A notorious killer known as the Devil’s Disciple is preparing to request release during a parole hearing after spending five decades behind bars. Patrick Mackay, now aged 72, was imprisoned for the murders of two elderly women and a priest in 1975, as well as confessing to eight additional killings. Considered one of the longest-serving murderers in Britain, Mackay is scheduled for a parole hearing in March.
Mackay was convicted of strangling 87-year-old Isabella Griffiths and 89-year-old Adele Price. Additionally, he brutally murdered 62-year-old Catholic priest Anthony Crean with an axe in Kent. Despite admitting to eight more slayings initially, Mackay later retracted his confessions, leaving those cases unsolved.
At the age of 23, Mackay was found guilty of strangling Isabella in central London in 1974 and Adele in a nearby area in 1975. He was also convicted of killing Father Crean in Shorne in 1975, leaving the priest’s mutilated body submerged in a tub of bloodied water.
After being apprehended two days following the priest’s murder due to past theft charges, Mackay, who now goes by the name David Groves, was sentenced to life in prison for manslaughter under diminished responsibility.

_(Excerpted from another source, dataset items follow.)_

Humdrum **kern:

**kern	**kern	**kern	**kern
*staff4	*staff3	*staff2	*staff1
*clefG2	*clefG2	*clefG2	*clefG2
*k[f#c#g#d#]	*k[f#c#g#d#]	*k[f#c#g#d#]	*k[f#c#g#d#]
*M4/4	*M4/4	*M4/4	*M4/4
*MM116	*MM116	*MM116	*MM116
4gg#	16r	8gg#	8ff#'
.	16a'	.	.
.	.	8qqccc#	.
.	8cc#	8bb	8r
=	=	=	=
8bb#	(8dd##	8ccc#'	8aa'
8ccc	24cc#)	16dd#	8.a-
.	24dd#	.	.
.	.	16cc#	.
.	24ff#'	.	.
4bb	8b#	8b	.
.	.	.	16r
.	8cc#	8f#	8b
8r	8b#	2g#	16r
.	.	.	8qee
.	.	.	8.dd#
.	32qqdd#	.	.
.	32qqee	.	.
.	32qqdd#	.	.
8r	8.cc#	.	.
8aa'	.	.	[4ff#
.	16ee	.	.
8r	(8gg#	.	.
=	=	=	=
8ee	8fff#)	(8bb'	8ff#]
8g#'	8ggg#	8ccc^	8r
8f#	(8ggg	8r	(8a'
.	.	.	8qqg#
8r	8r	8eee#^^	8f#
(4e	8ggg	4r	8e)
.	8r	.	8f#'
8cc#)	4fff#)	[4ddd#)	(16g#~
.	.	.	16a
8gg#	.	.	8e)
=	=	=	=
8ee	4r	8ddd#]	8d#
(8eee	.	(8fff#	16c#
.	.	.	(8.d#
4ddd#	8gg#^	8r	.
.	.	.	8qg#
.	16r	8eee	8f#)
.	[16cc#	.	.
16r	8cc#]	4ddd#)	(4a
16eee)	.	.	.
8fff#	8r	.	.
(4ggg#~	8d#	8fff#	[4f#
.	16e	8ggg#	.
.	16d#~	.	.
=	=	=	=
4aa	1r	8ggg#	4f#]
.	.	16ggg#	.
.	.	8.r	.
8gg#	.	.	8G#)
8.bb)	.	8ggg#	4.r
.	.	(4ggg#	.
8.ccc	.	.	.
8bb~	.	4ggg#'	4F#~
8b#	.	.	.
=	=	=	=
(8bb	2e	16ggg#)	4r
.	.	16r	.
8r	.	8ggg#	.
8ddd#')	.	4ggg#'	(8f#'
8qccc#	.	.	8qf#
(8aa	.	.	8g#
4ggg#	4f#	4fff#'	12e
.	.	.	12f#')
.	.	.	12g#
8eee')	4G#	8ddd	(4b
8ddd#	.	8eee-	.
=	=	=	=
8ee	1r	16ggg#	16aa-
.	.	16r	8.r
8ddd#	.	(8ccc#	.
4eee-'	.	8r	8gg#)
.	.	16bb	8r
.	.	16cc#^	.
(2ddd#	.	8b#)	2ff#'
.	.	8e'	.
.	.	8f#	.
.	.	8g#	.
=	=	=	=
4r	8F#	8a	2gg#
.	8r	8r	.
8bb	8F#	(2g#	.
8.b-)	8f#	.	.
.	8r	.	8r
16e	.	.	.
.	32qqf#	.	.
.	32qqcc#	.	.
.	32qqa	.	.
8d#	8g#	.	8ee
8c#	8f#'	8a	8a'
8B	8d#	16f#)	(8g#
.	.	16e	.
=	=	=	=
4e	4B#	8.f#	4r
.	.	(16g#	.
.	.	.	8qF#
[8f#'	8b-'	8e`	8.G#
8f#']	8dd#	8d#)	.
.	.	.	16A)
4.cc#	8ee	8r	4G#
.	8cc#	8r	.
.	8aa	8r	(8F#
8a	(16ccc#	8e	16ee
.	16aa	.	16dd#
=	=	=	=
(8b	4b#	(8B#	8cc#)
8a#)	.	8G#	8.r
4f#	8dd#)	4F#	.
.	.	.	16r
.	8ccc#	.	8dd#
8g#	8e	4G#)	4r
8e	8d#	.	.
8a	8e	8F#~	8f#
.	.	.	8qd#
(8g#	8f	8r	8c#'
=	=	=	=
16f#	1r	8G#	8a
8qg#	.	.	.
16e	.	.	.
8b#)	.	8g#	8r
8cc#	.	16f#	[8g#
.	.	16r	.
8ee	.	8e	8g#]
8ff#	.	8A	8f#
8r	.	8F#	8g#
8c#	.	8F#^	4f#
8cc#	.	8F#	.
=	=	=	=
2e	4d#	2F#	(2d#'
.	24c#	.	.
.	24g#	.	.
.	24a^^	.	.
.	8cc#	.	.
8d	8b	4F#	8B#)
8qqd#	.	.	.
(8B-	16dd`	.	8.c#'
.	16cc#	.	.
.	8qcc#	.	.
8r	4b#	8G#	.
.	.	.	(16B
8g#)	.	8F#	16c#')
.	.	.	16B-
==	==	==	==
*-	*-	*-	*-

The trial judge also considered 24 other offenses, such as robberies and thefts, with two additional murder charges left on file.
In a parole denial two years ago, it was revealed that Mackay had been using drugs and was identified by medical professionals as having psychopathic tendencies since being sectioned at 16 and subsequently released at 20. Mackay claimed his first murder was of a 17-year-old German au pair in 1973, followed by confessing to other brutal killings in subsequent years.
Despite withdrawing his earlier confessions before trial, Mackay faces a parole hearing in March 2026. The Parole Board emphasized that their decisions are solely based on assessing the risk a prisoner may pose to the public upon release and whether that risk can be effectively managed in society.